Monday, June 10, 2013


Anchovies or sardines? Still not sure, but marinated in various ways on the Amalfi Coast and Capri, they have been absolutely delicious. So much so that at our final dinner together and on our last night in Capri we all chose ALICI for our antpasto or Primo.


After we arrived at our villa in the hills behind Lucca, and decided to make bruschetta to snack with afternoon drinks, we immediately noticed the absence of salt at the villa. It's usually provided.  So yesterday when in San Gimignano we headed off to buy some.  With no supermercato to be found, we bought some excellent local Extra Vergine Olive Oil, and enquired after salt.  Where can we buy it?  None of the many delicatessen type shops were selling it. "Tabaccheria" a young woman outside a leather shop told us.  I knew that's where you go not only for tobacco, but also postage stamps, SIM cards and to purchase recharging, but salt?? With a little trepidation, I found a tabaccheria nearby, and asked if he sold salt, expecting to be looked at as if yet another strange or stupid straniero.  To my surprise , not only did he stock salt, but I had a choice of fine or coarse, big or small packet.  And even more surprising , the cost was only Euro 1.20.

Medieval Corteo Florence

June 24 is a special day in Firenze/Florence, and a holiday for their patron Saint San Giovanni.
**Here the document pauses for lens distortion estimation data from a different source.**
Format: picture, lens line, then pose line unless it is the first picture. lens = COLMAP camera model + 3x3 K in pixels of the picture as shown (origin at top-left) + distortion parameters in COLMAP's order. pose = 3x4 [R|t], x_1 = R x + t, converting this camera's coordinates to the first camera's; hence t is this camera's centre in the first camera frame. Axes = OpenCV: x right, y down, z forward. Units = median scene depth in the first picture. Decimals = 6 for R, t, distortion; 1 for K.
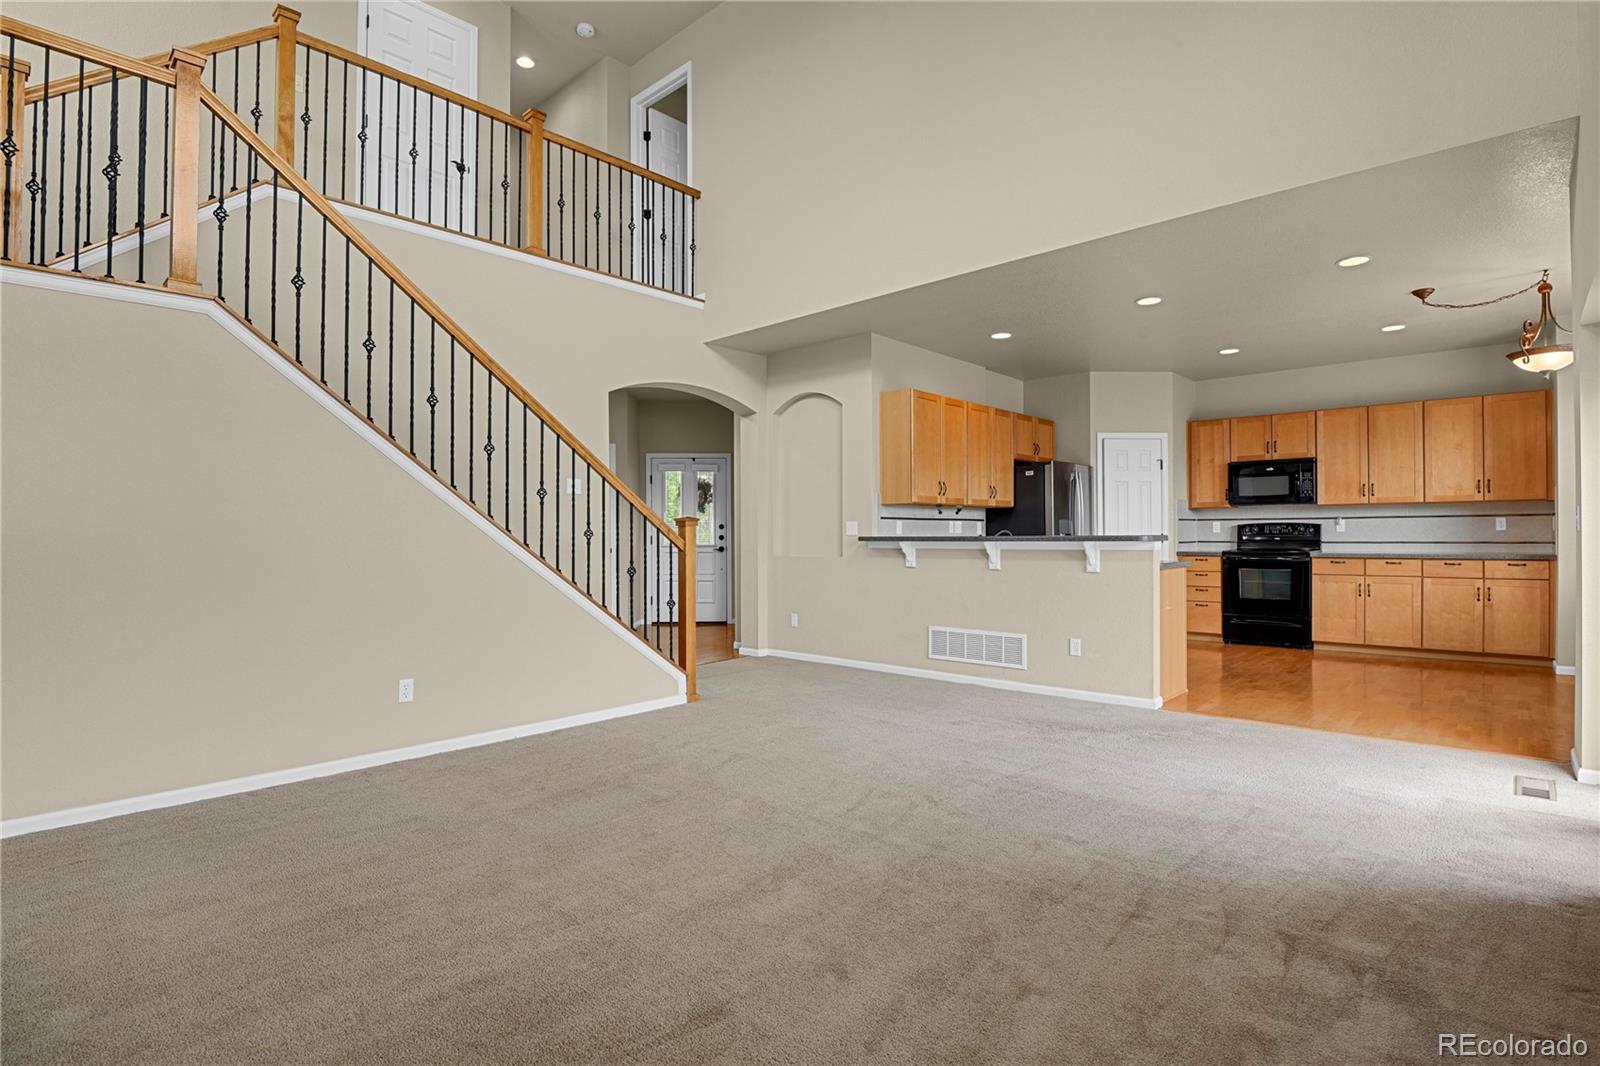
lens RADIAL K [[777.8, 0, 801.3], [0, 777.8, 532.4], [0, 0, 1]] dist [-0.025536, -0.001197]
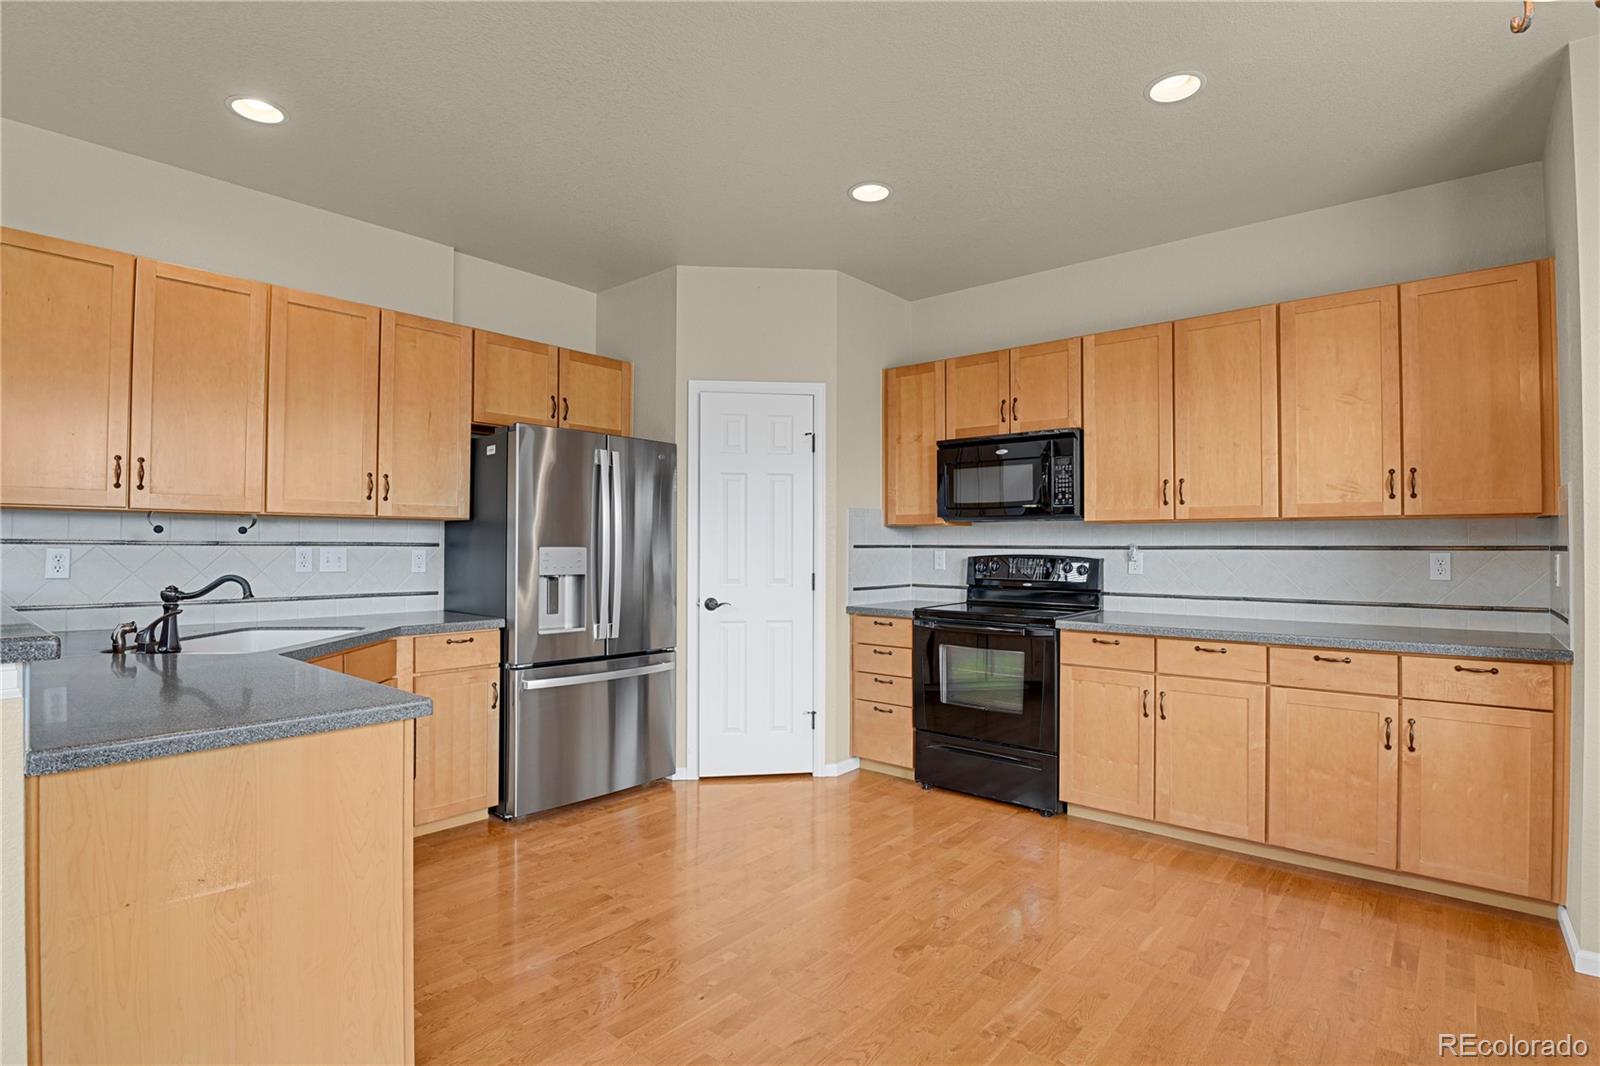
lens RADIAL K [[777.8, 0, 794.3], [0, 777.8, 533.4], [0, 0, 1]] dist [-0.025536, -0.001197]
pose [[0.999234, 0.010659, 0.037642, 0.462047], [-0.010040, 0.999812, -0.016602, -0.017660], [-0.037812, 0.016211, 0.999153, 0.498943]]
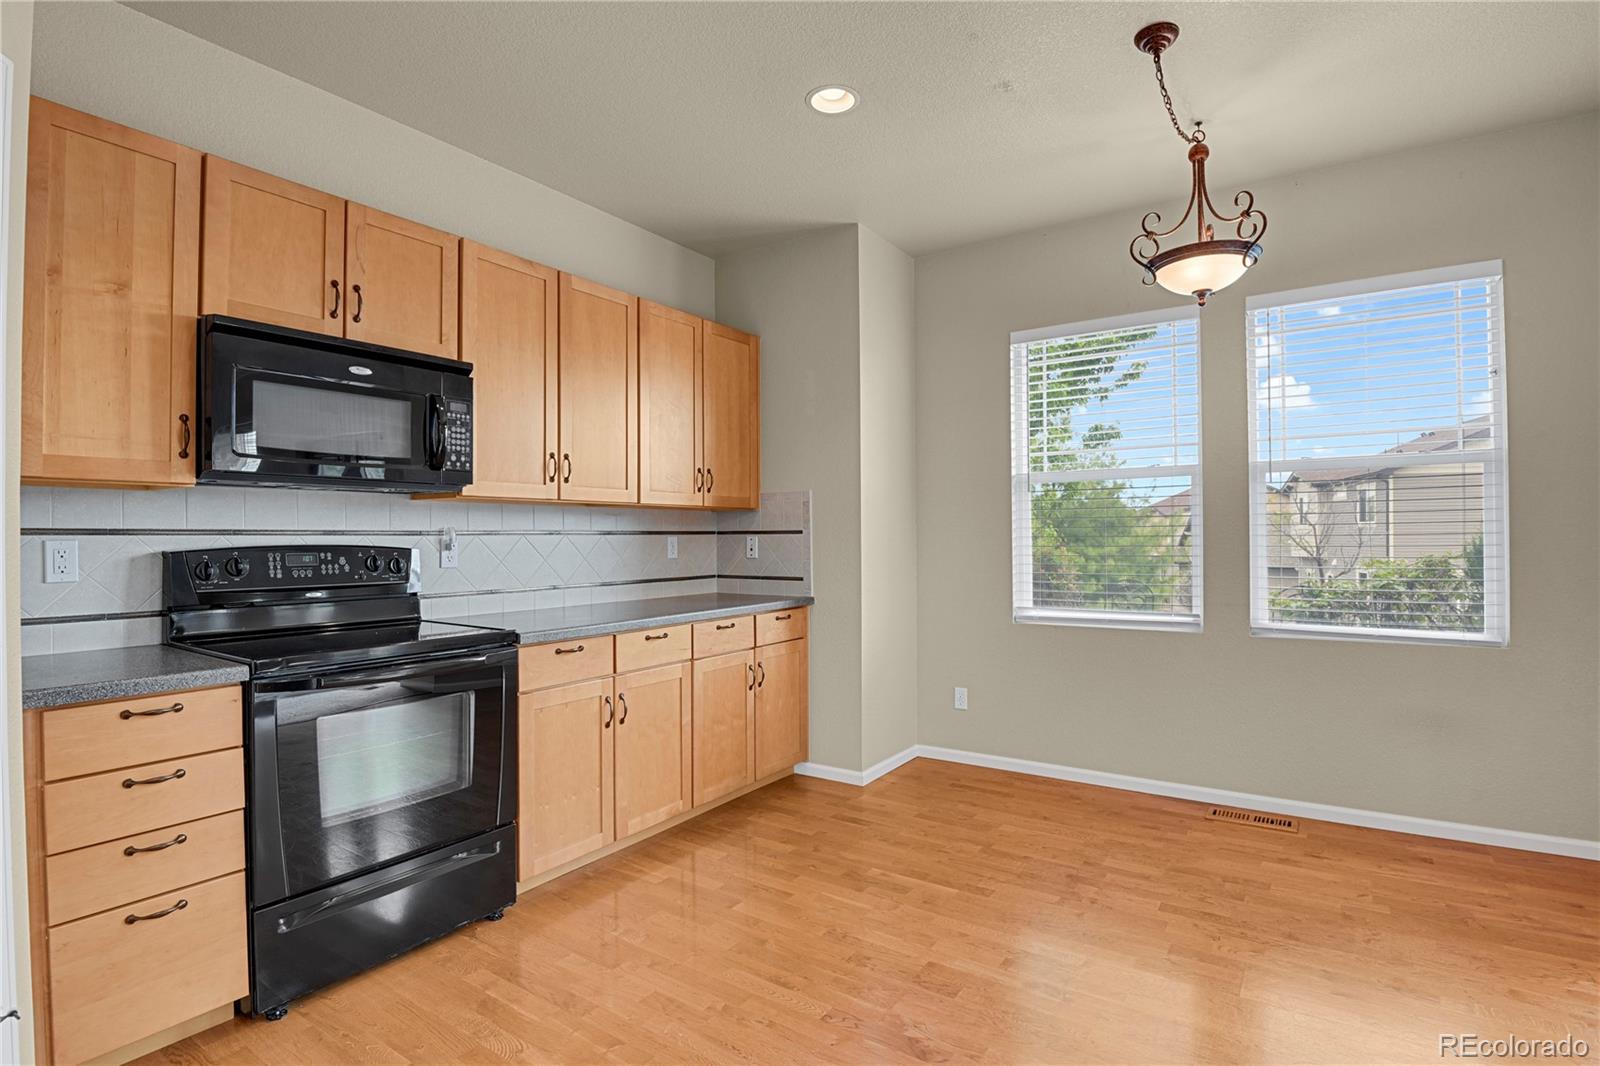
lens RADIAL K [[777.8, 0, 826.7], [0, 777.8, 533.3], [0, 0, 1]] dist [-0.025536, -0.001197]
pose [[-0.169811, 0.008287, 0.985442, 0.283235], [0.001809, 0.999966, -0.008097, -0.015091], [-0.985475, 0.000408, -0.169820, 0.892391]]
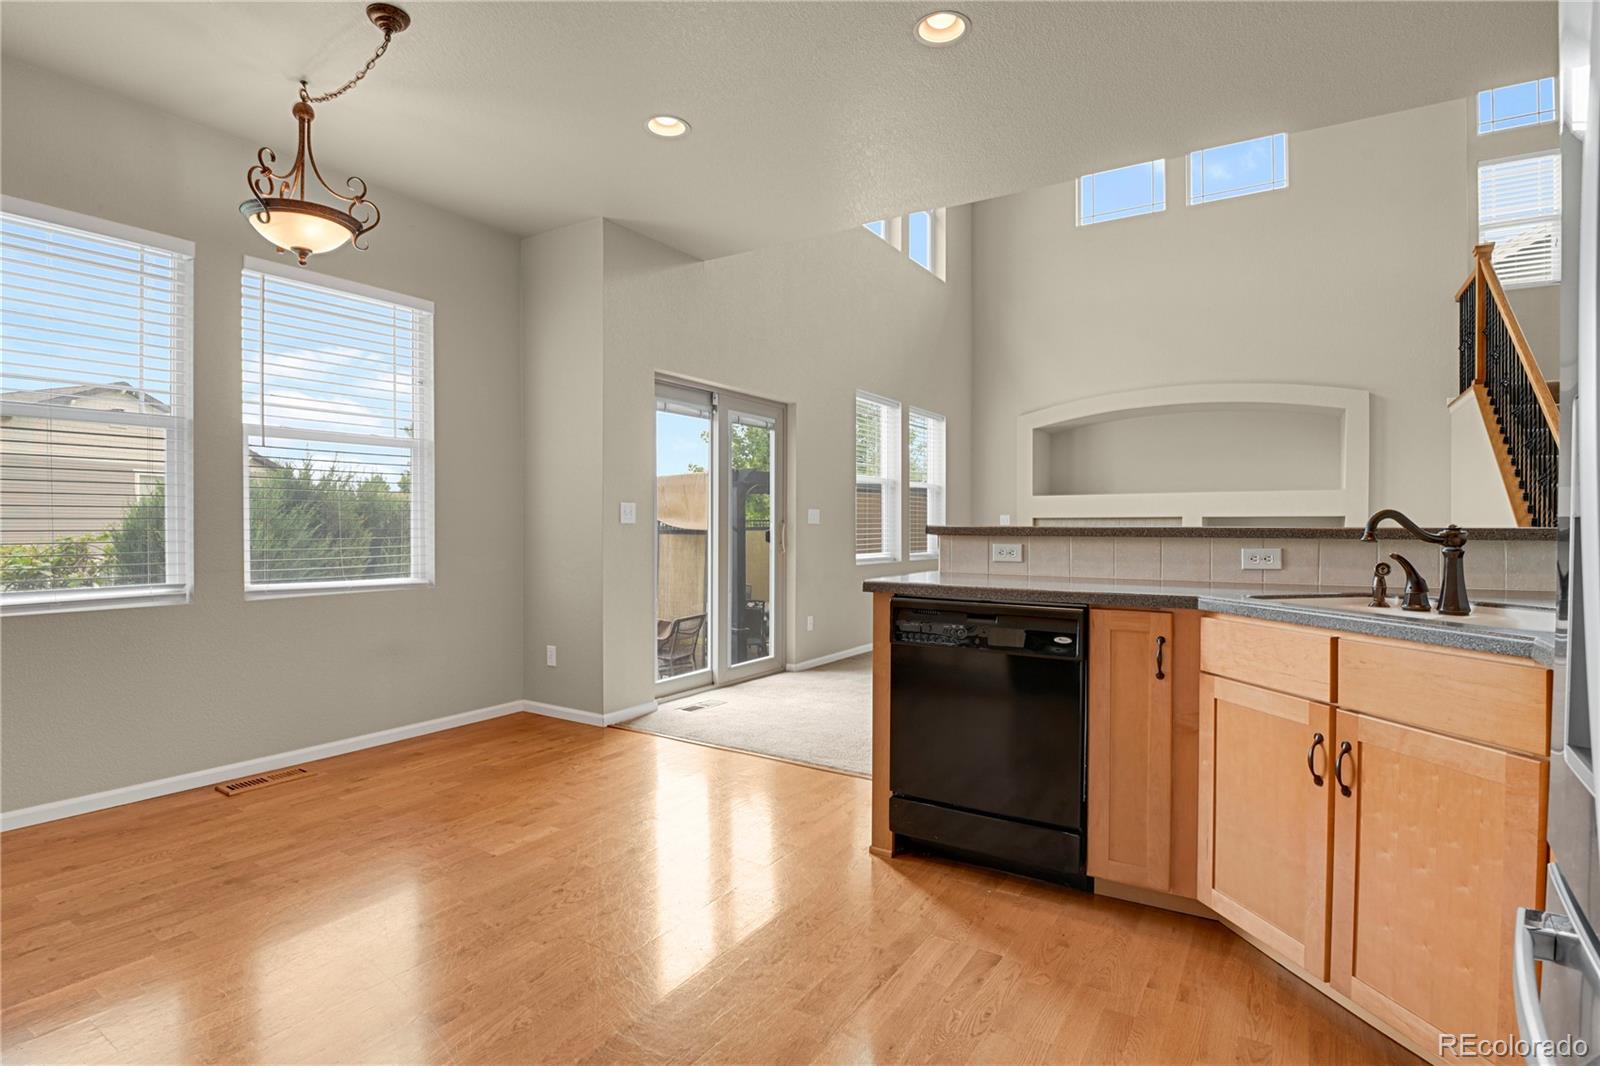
lens RADIAL K [[777.8, 0, 790.6], [0, 777.8, 527.1], [0, 0, 1]] dist [-0.025536, -0.001197]
pose [[-0.987279, 0.001292, -0.158994, 0.436125], [0.001499, 0.999998, -0.001185, -0.000445], [0.158992, -0.001408, -0.987279, 1.046981]]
The Medieval corteo (The Parade of the Forentine Republic) commenced in the afternoon at Palagio di parte Guelfa, led by 2 police on horseback. At the first corner, 20 metres from the start, one of the horses pooed, so for the entire corteo it was necessary to slightlt break ranks to avoid the large round yellow pat, causing some toilet humour, so to speak, moments . This Medieval corteo is fabulous, and worth planning your trip in Italy to ensure you are in Florence on June 24.

Buffalo Mozzarella

Does Mozzarella cheese actually come from Bufalo?
YES the real mozzarella does! And as we were interested in finding out more about the genuine Italian soft and delicate Mozzarella di Bufalo we visited an organic farm not far from Napoli.  The milking was all done by machines and the big black buffalo were well trained and extremely patient. After being milked they walked straight to their individual food boxes, with a greeting and a nuzzle from their neighbours on arrival.  Later we watched the cheese makers - such strong thumbs!   And realised why Mozzarella is so called: "mozzare" translates as "to cut off", and the mezzatura is the skilled process of doing that by pulling pieces off the main cheese stock. A simple light lunch served in the Vannulo dining area was perfect: wonderful  baby deep red pomodori, fresh bread, and mozzarella naturally. With a touch of Ricotta.